▶ _What you have to do_
Copy each line below as it stands, but skip any picture it contains.

*** Opening of Task inputs ***

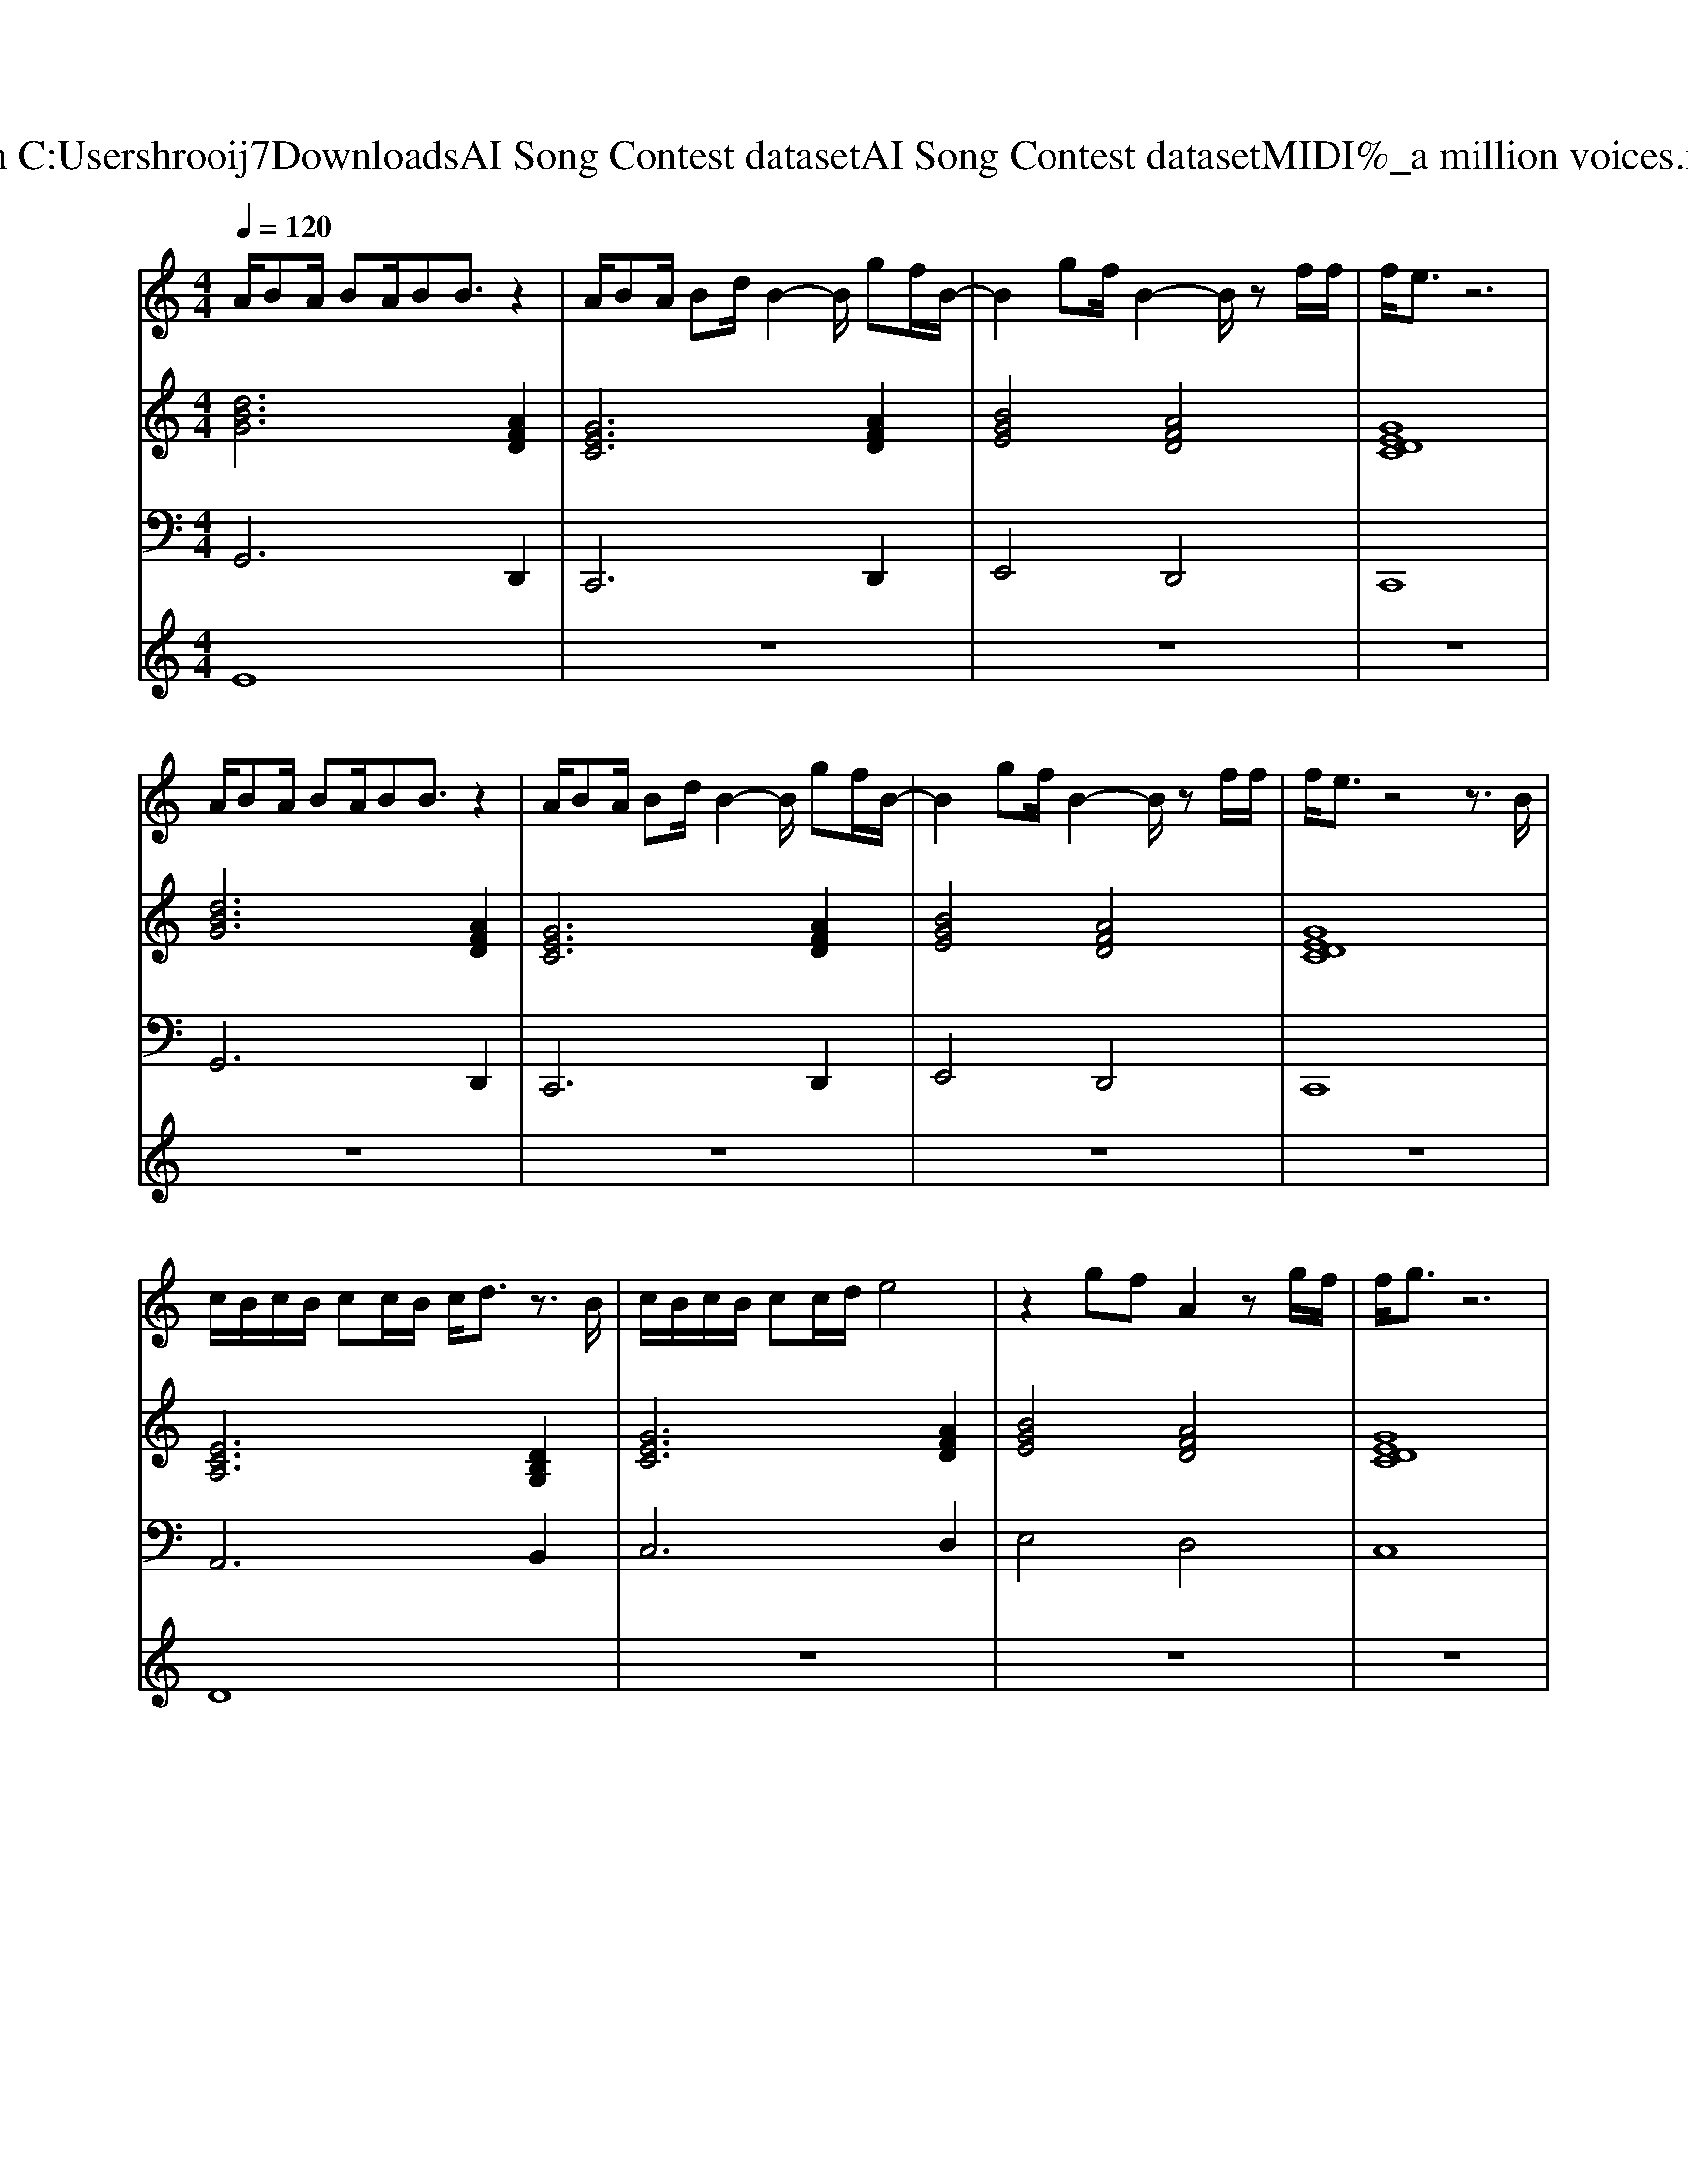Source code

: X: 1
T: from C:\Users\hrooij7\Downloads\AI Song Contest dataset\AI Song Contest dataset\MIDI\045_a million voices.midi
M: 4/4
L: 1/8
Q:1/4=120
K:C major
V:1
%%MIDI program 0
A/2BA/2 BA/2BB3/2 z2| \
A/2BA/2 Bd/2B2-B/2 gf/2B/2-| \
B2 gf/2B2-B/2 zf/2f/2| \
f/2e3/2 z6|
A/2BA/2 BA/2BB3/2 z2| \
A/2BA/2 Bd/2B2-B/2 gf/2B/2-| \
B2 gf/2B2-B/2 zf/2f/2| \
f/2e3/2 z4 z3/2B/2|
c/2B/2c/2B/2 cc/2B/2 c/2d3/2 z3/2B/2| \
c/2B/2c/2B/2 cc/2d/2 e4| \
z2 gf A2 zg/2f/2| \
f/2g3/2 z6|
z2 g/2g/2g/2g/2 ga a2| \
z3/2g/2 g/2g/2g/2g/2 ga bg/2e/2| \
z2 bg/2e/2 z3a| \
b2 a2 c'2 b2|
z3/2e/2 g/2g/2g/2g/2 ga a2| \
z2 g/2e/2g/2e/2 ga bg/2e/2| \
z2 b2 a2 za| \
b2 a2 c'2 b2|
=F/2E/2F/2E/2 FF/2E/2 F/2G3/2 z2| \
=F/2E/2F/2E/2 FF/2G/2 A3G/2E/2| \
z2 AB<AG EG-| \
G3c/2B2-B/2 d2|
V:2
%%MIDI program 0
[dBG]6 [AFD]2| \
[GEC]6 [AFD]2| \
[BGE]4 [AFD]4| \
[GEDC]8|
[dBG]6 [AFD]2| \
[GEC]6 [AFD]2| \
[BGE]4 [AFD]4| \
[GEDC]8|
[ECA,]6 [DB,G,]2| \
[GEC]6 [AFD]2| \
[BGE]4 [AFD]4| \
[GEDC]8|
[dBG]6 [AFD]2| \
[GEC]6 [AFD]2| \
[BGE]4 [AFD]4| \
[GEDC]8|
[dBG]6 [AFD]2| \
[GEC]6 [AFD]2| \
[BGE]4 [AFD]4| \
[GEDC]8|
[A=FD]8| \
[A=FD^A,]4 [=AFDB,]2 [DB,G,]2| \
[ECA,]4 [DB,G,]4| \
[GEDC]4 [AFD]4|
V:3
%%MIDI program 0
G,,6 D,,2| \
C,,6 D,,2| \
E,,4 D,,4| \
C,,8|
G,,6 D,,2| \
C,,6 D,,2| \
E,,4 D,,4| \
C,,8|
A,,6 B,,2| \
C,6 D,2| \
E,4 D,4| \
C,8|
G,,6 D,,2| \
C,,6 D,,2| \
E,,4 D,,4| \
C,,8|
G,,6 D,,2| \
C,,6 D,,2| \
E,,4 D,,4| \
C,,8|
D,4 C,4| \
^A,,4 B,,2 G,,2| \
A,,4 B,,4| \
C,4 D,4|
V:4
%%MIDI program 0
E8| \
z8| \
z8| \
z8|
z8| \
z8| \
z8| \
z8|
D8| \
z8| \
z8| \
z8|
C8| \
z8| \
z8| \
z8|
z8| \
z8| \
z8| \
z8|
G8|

*** Close of Task inputs ***

▶ _Response below_
Source code

: X: 1
T: from C:\Users\hrooij7\Downloads\AI Song Contest dataset\AI Song Contest dataset\MIDI\045_a million voices.midi
M: 4/4
L: 1/8
Q:1/4=120
K:C major
V:1
%%MIDI program 0
A/2BA/2 BA/2BB3/2 z2| \
A/2BA/2 Bd/2B2-B/2 gf/2B/2-| \
B2 gf/2B2-B/2 zf/2f/2| \
f/2e3/2 z6|
A/2BA/2 BA/2BB3/2 z2| \
A/2BA/2 Bd/2B2-B/2 gf/2B/2-| \
B2 gf/2B2-B/2 zf/2f/2| \
f/2e3/2 z4 z3/2B/2|
c/2B/2c/2B/2 cc/2B/2 c/2d3/2 z3/2B/2| \
c/2B/2c/2B/2 cc/2d/2 e4| \
z2 gf A2 zg/2f/2| \
f/2g3/2 z6|
z2 g/2g/2g/2g/2 ga a2| \
z3/2g/2 g/2g/2g/2g/2 ga bg/2e/2| \
z2 bg/2e/2 z3a| \
b2 a2 c'2 b2|
z3/2e/2 g/2g/2g/2g/2 ga a2| \
z2 g/2e/2g/2e/2 ga bg/2e/2| \
z2 b2 a2 za| \
b2 a2 c'2 b2|
=F/2E/2F/2E/2 FF/2E/2 F/2G3/2 z2| \
=F/2E/2F/2E/2 FF/2G/2 A3G/2E/2| \
z2 AB<AG EG-| \
G3c/2B2-B/2 d2|
V:2
%%MIDI program 0
[dBG]6 [AFD]2| \
[GEC]6 [AFD]2| \
[BGE]4 [AFD]4| \
[GEDC]8|
[dBG]6 [AFD]2| \
[GEC]6 [AFD]2| \
[BGE]4 [AFD]4| \
[GEDC]8|
[ECA,]6 [DB,G,]2| \
[GEC]6 [AFD]2| \
[BGE]4 [AFD]4| \
[GEDC]8|
[dBG]6 [AFD]2| \
[GEC]6 [AFD]2| \
[BGE]4 [AFD]4| \
[GEDC]8|
[dBG]6 [AFD]2| \
[GEC]6 [AFD]2| \
[BGE]4 [AFD]4| \
[GEDC]8|
[A=FD]8| \
[A=FD^A,]4 [=AFDB,]2 [DB,G,]2| \
[ECA,]4 [DB,G,]4| \
[GEDC]4 [AFD]4|
V:3
%%MIDI program 0
G,,6 D,,2| \
C,,6 D,,2| \
E,,4 D,,4| \
C,,8|
G,,6 D,,2| \
C,,6 D,,2| \
E,,4 D,,4| \
C,,8|
A,,6 B,,2| \
C,6 D,2| \
E,4 D,4| \
C,8|
G,,6 D,,2| \
C,,6 D,,2| \
E,,4 D,,4| \
C,,8|
G,,6 D,,2| \
C,,6 D,,2| \
E,,4 D,,4| \
C,,8|
D,4 C,4| \
^A,,4 B,,2 G,,2| \
A,,4 B,,4| \
C,4 D,4|
V:4
%%MIDI program 0
E8| \
z8| \
z8| \
z8|
z8| \
z8| \
z8| \
z8|
D8| \
z8| \
z8| \
z8|
C8| \
z8| \
z8| \
z8|
z8| \
z8| \
z8| \
z8|
G8|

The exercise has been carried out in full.